Aos lados dessa descida, sobrados e casas do início do século, restos de muros
ruindo, casarões se desmantelando, baldios cheios de lixaria e a alegria das
crianças naqueles batentes onde elas levantam suas fantasias e rolam suas
aventuras. Há uma ruína no lado ímpar, mostrando fundos para a ladeira e tendo
frente provável em Conde de Lages, que desafia a gravura — tanta a poesia que
foi dada aos paredões se desarmando pela erva fina dumas folhinhas da forma de
salsa miúda toda cerrada e fechada como se fosse reunião de avencas postas em
gramado na beira das platibandas, molduras e beirais. Visconde de Paranaguá
termina em Taylor por arrimos de pedra, muros do lado par e pelo inevitável
arranha-céu no lado ímpar. Vira-se naquela, segue-se pequeno trecho e já damos
em Conde de Lages.
"Seu início faz-se por cerca duns cento e cinquenta degraus": escadaria da Rua Visconde de Paranaguá
"Aos lados dessa descida, sobrados e casas do início do século"
"Visconde de Paranaguá termina em Taylor por arrimos de pedra, muros do lado par e pelo inevitável arranha-céu no lado ímpar." Na verdade, a ladeira termina, no lado par, com a dilapidada mansão do Visconde de Paranaguá, comprada por um industrial português nos anos 1930 e frequentada então pela alta sociedade. Conhecida como Casarão dos Amores, foi imortalizada por poema de Manuel Bandeira cuja primeira estrofe diz: "Um dia destes a saudade / (Saudade, a mais triste das flores) / Me deu da minha mocidade / No Palacete dos Amores." Pelo que pude constatar, foi ocupada por um "coletivo" de estudantes e hoje abriga eventos.
Aqui outrora retumbaram hinos. Quando havia prostituição
ostensiva no Rio, o trecho da zona que vinha da parte sul — transversais do
Catete, Russel — comunicava-se com o da parte que ia para o norte pelos braços
abertos das ruas da Glória e Conde de Lages que desaguavam nas calçadas felizes
de Lapa, Joaquim Silva, Morais e Vale, do glorioso beco dos Carmelitas. Essa
zona alegre continuava um tanto diluída, por Mem de Sá e Riachuelo, escondia-se
um pouco e reaparecia apoteótica nos quarteirões prodigiosos do Mangue — que
puseram Blaise Cendrars bestificado e dizendo que não vira ainda nada igual nos
bairros prostibulares das partes do mundo que conhecera. Eu e os meus colegas
da Assistência Pública, veteranos do seu Serviço Externo, somos, com as donas
de bordel, os souteneurs, os cafetões, os malandros, os gigis, os carachués [=rufiões] e
as próprias putas, os grandes conhecedores desse ambiente. Lavagens de estômago
de envenenadas com fenol, permanganato, oxicianureto, sublimado, creolina —
praticamo-las nos randevus de luxo e valhacoutos mais canalhas; caras
trabalhadas à navalha, lombadas abertas em belas incisões esguichando sangue,
contusões de porrete, ferimentos penetrantes, tripas ao léu, comas alcoólicos,
êxtases de éter sulfúrico, estupores de cocaína — transportamos às centenas
para entregar ao Serviço Interno do nosso antigo e desaparecido H.P.S. E éramos
bem tratados, respeitados, em ambientes que nunca teríamos a ousadia de entrar
sem as imunidades do avental branco e da malinha de madeira do socorro-urgente.
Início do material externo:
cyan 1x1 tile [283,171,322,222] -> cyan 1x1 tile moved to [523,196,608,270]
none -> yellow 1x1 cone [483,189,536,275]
Sempre penso nesse mundo iluminado, poético, trágico, sinistro e orgástico
quando nos meus passeios pela Glória entro — como íamos começando a fazer antes
dessa digressão — quando entro, dizia, numa rua Conde de Lages despida das
galas de seus antigos festivais e vazia de suas multidões de machos em cio.
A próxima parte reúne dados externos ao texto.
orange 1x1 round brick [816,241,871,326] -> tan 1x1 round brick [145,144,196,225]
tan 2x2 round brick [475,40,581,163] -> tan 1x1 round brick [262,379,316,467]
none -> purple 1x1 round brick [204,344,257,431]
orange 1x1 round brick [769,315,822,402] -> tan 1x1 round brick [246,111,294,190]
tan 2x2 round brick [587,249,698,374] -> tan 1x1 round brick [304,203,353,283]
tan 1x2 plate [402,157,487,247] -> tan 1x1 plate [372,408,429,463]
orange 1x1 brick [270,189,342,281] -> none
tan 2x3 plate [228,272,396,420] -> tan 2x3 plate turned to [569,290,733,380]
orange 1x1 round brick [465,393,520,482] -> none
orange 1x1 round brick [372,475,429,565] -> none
[...] O quarteirão que se percorre por Conde de Lages
e sua angulação até a Glória modificaram-se completamente. A população é de
pessoal do comércio, famílias modestas, estudantes, gente simples. As aves de
arribação procuraram outros pousos. [...] As velhas casas
impluíram por si ou foram demolidas. Sobraram sobrados e térreos do princípio
deste século — inconfundíveis pelas fachadas arnuvô e a rua segue quieta e
apaziguadora até as paredes laterais da Escola Deodoro e do arranha-céu em
frente — batentes abertos sobre o antigo Boqueirão, o Caminho da Olaria — hoje
nossa rua da Glória — velha de duzentos para trezentos anos.